Typical business listings look like this:
For me, one of the most useful things I find about these directories is the section containing the street directory. There are city directories covering more than 140 years of Dallas history, and there are a lot of street names you come across in researching a person or a place that no longer exist, have changed names, have the same name as a street in a different part of town (there used to be a lot of street names duplicated in Oak Cliff before it became part of Dallas), etc. These street guides tell you the names of everyone who lived on the street (or at least the name of the head of the household) and where and what streets crossed at each end of the block. An address of 400 Main Street was not in the same location in 1950 as it was in 1900. (See this post on when and why Dallas street numbers changed.) One of the resources I use most is Jim Wheat’s easy-to-navigate list of street names from the 1911 directory (it’s faster and easier to use than one of the actual directories!), with links to the pertinent scanned page — these pages show you not only the 1911 address (which is often the same address used today) but they also show you what the address was BEFORE the number changed. I can’t tell you helpful this has been for me. (See an example here, which shows that before the number changed, 1400 Commerce was 324 Commerce.)
Pages from the 1905 street guide:
One bit of warning: many of the scanned directories that are online are only partial directories — and some years are missing altogether. The directories from the early 1940s, for instance, are a big headache: some have only 20 pages scanned — one wonders why they even bothered. Inevitably, the pages you need (and need badly) are ones that are not available to you, and you will, verily, let fly words your mother would not approve of. Sometimes you can get around the missing data by jumping to the street guide section or the business listings to see if useful info can be found there, but sometimes you are just going to be completely out of luck. This is when a trip to the Dallas Public Library (or possibly just a polite email to an ever-helpful librarian) will help you fill in the blanks, connect the dots, and get that swearing under control. I think they have a complete — or near-complete — set of city directories, either in hard-copy form or on microfiche.
You will find so much useful information in these directories that your head will spin fight off your neck. In a good way. But it’s also just enormous fun to browse them and imagine what the city used to be like in, say, 1889 when that year’s list of the city’s almost 150 saloons looked like this.
HeritageQuest is the service that provides access to scanned U.S. city directories to libraries across the country (it appears to be the same content the genealogy site Ancestry offers its members). This service is available free to library card holders.
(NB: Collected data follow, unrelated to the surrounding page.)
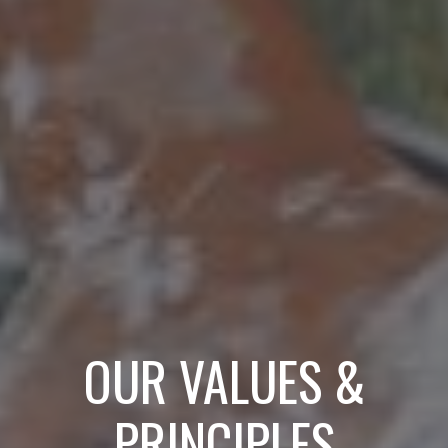
OUR VALUES &
PRINCIPLES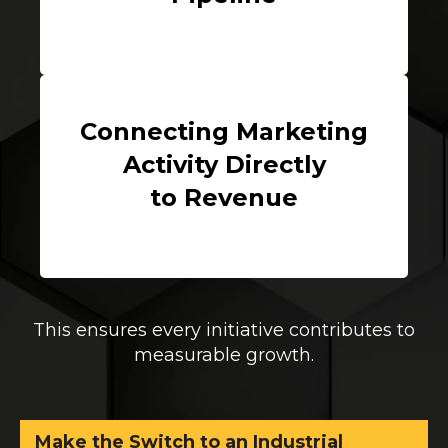
Connecting Marketing
Activity Directly
to Revenue
This ensures every initiative contributes to
measurable growth.
Make the Switch to an Industrial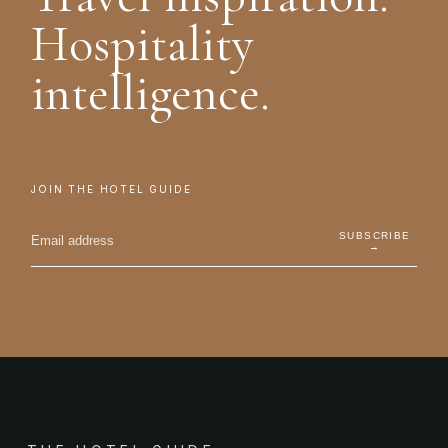
Hospitality
intelligence.
JOIN THE HOTEL GUIDE
SUBSCRIBE
→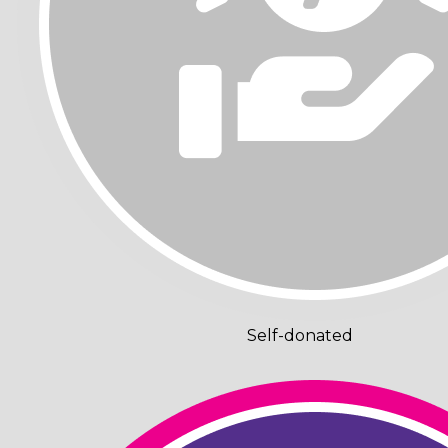
Self-donated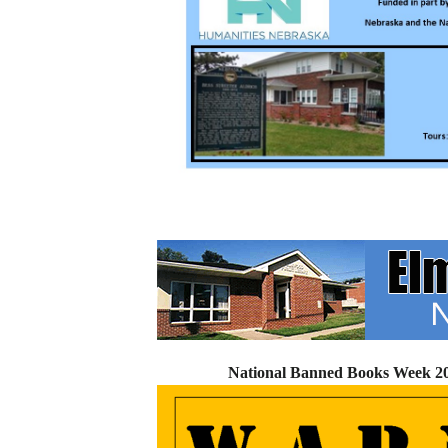
National Banned Books Week 202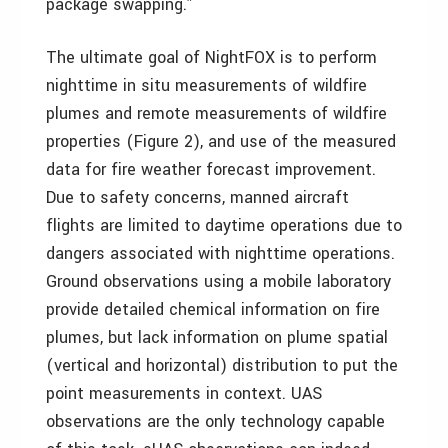
package swapping.”
The ultimate goal of NightFOX is to perform
nighttime in situ measurements of wildfire
plumes and remote measurements of wildfire
properties (Figure 2), and use of the measured
data for fire weather forecast improvement.
Due to safety concerns, manned aircraft
flights are limited to daytime operations due to
dangers associated with nighttime operations.
Ground observations using a mobile laboratory
provide detailed chemical information on fire
plumes, but lack information on plume spatial
(vertical and horizontal) distribution to put the
point measurements in context. UAS
observations are the only technology capable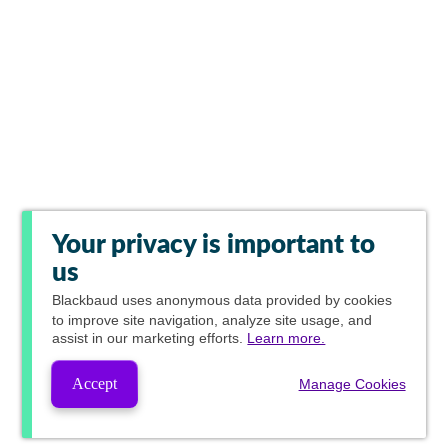
Your privacy is important to
us
Blackbaud
uses anonymous data provided by cookies
to improve site navigation, analyze site usage, and
assist in our marketing efforts.
Learn more.
Accept
Manage Cookies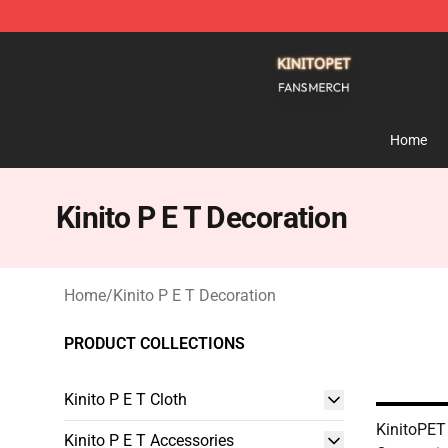
Kinito P E T Shop - Official Kinito P E T Merchandise S
Home
Kinito P E T Decoration
Home
/
Kinito P E T Decoration
PRODUCT COLLECTIONS
Kinito P E T Cloth
KinitoPET
Kinito P E T Accessories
If you do not live in the City of Dallas, check to see if your local library system subscribes.
Here are a couple of other free online sources offering Dallas directory info:
- As far as I know, the only fully-scanned Dallas directory available online free for everyone is found on Archive.org: the 1909 Worley’s directory is here.
- Jim Wheat’s Dallas County, Texas Archives has all sorts of incredible stuff on his fantastic site, including links to directory information. Scroll down quite a ways on his main page here, and near the bottom in the left column you’ll see several listings under “Dallas City Directories.” Wheat manually transcribed a lot of these things himself, and those of us who research Dallas history owe the late Mr. Wheat a debt of gratitude.